Personal information
- Date of birth: 25 April 2002 (age 24)
- Place of birth: Bologna, Italy
- Height: 1.83 m (6 ft 0 in)
- Positions: Winger; forward;

Team information
- Current team: Virtus Verona
- Number: 44

Youth career
- Bologna

Senior career*
- Years: Team / Apps / (Gls)
- 2020–2024: Bologna / 1 / (0)
- 2022–2023: → Imolese (loan) / 16 / (0)
- 2023–2024: → Alessandria (loan) / 11 / (0)
- 2024: → Brindisi (loan) / 12 / (0)
- 2024–: Virtus Verona / 44 / (4)

= Mattia Pagliuca =

Italian footballer (born 2002)

Mattia Pagliuca (born 25 April 2002) is an Italian professional footballer who plays as a forward for club Virtus Verona.

==Club career==
Mattia Pagliuca made his Serie A debut for Bologna on 13 December 2020 against Roma appearing as a substitute for Emanuel Vignato at the Stadio Renato Dall'Ara in a 5–1 defeat.

In the summer of 2022 he went on loan to Imolese; in December 2022 he suffered a cruciate ligament break in his knee which forced him to end the competitive season early.

On 21 August 2023 his transfer was announced, on annual loan, to Alessandria. On 1 February 2024, Pagliuca moved on loan to Brindisi.

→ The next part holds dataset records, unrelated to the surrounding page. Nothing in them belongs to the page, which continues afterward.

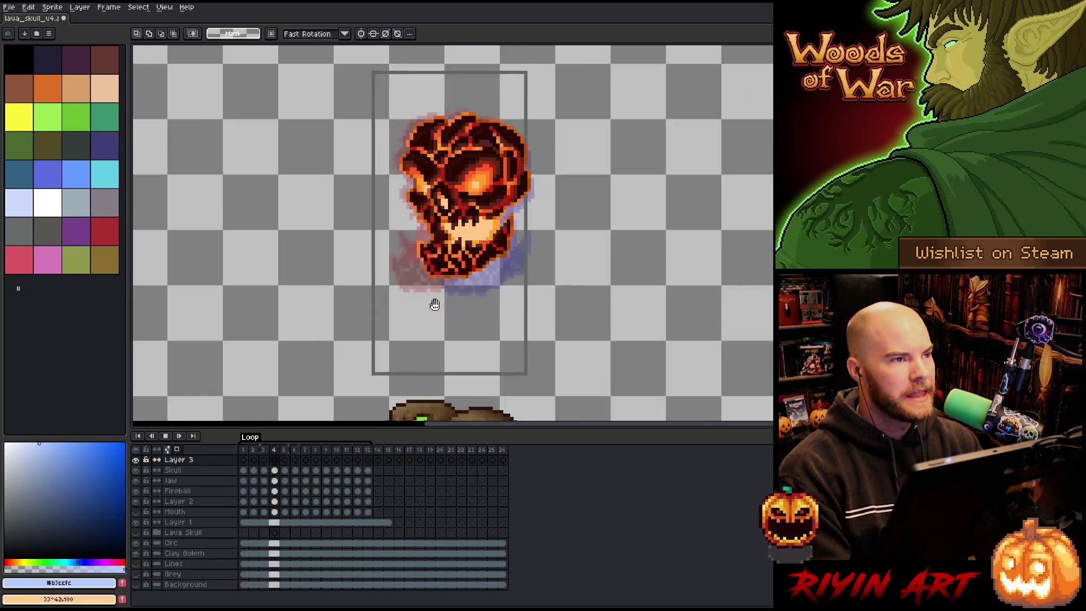
scroll(459, 262, up, 1)
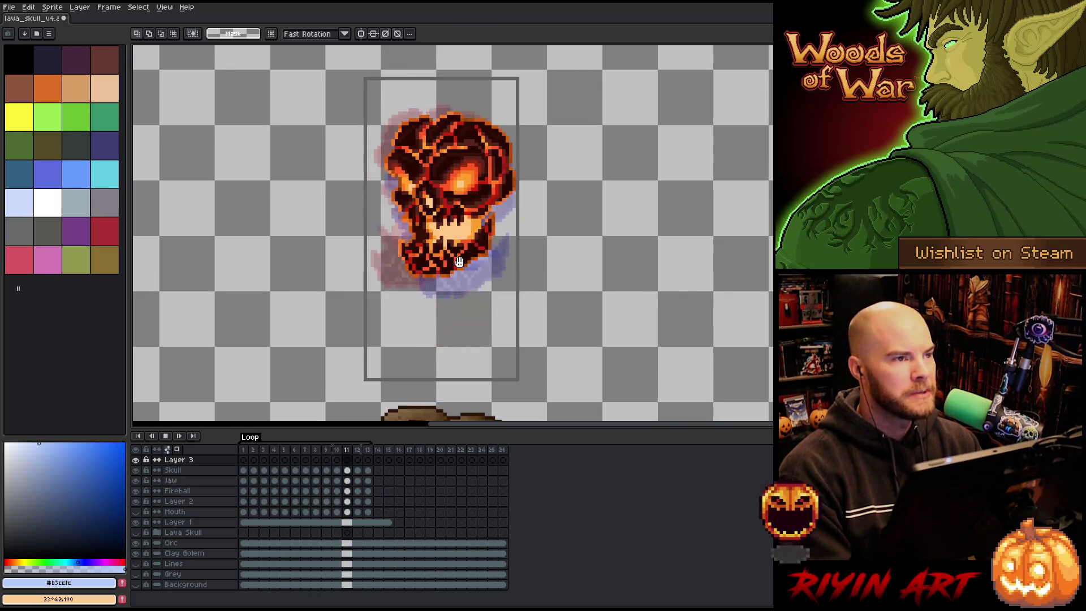
key(h)
drag(553, 298, 538, 315)
mouse_move(451, 293)
mouse_down()
mouse_move(492, 283)
mouse_move(440, 299)
mouse_up()
key(m)
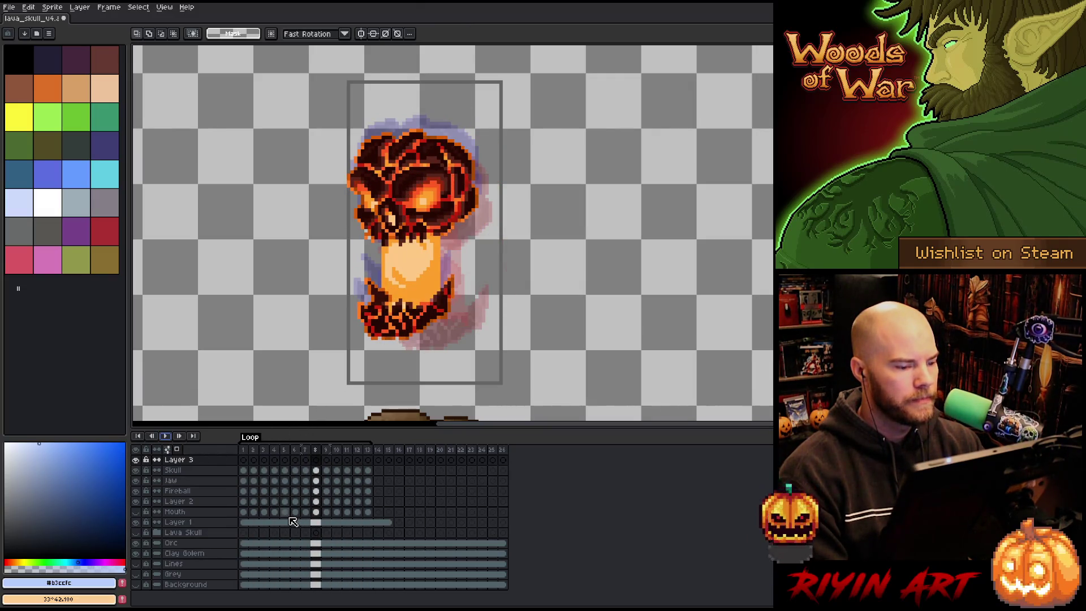
Step: Sample the skull's orange with the eyedropper and return to the pencil
click(140, 513)
key(i)
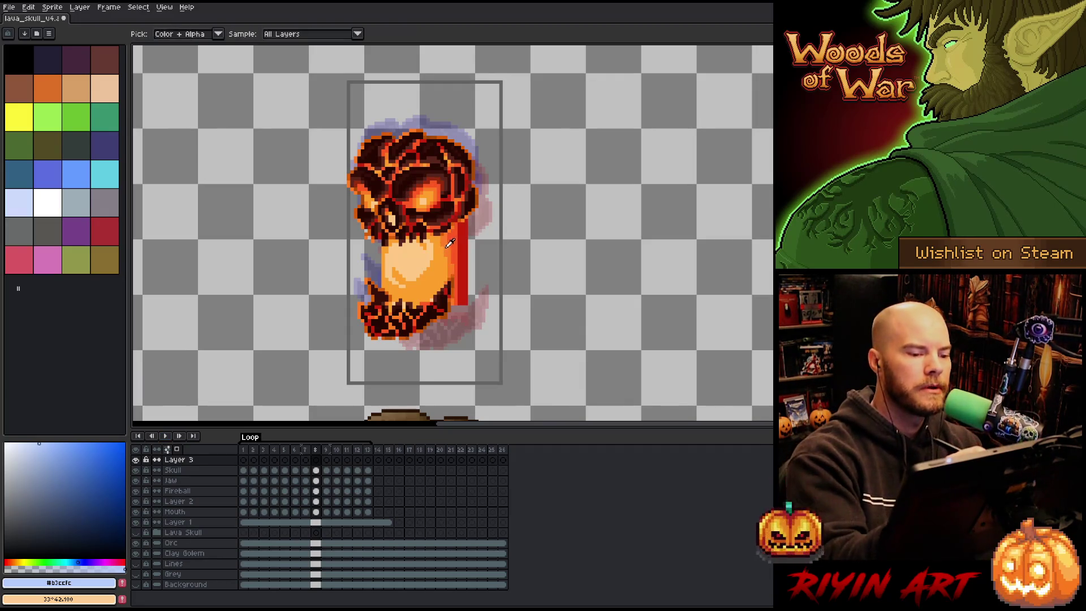
click(451, 247)
key(b)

On 8 August 2024, Pagliuca signed a two-season contract with Virtus Verona. With Virtus Verona, he scored his first senior professional goal on 12 October 2024, a late winner against Arzignano, with his father Gianluca present in the stands.

==Personal life==
Mattia is the son of former Italian international goalkeeper Gianluca Pagliuca who also previously played for Bologna.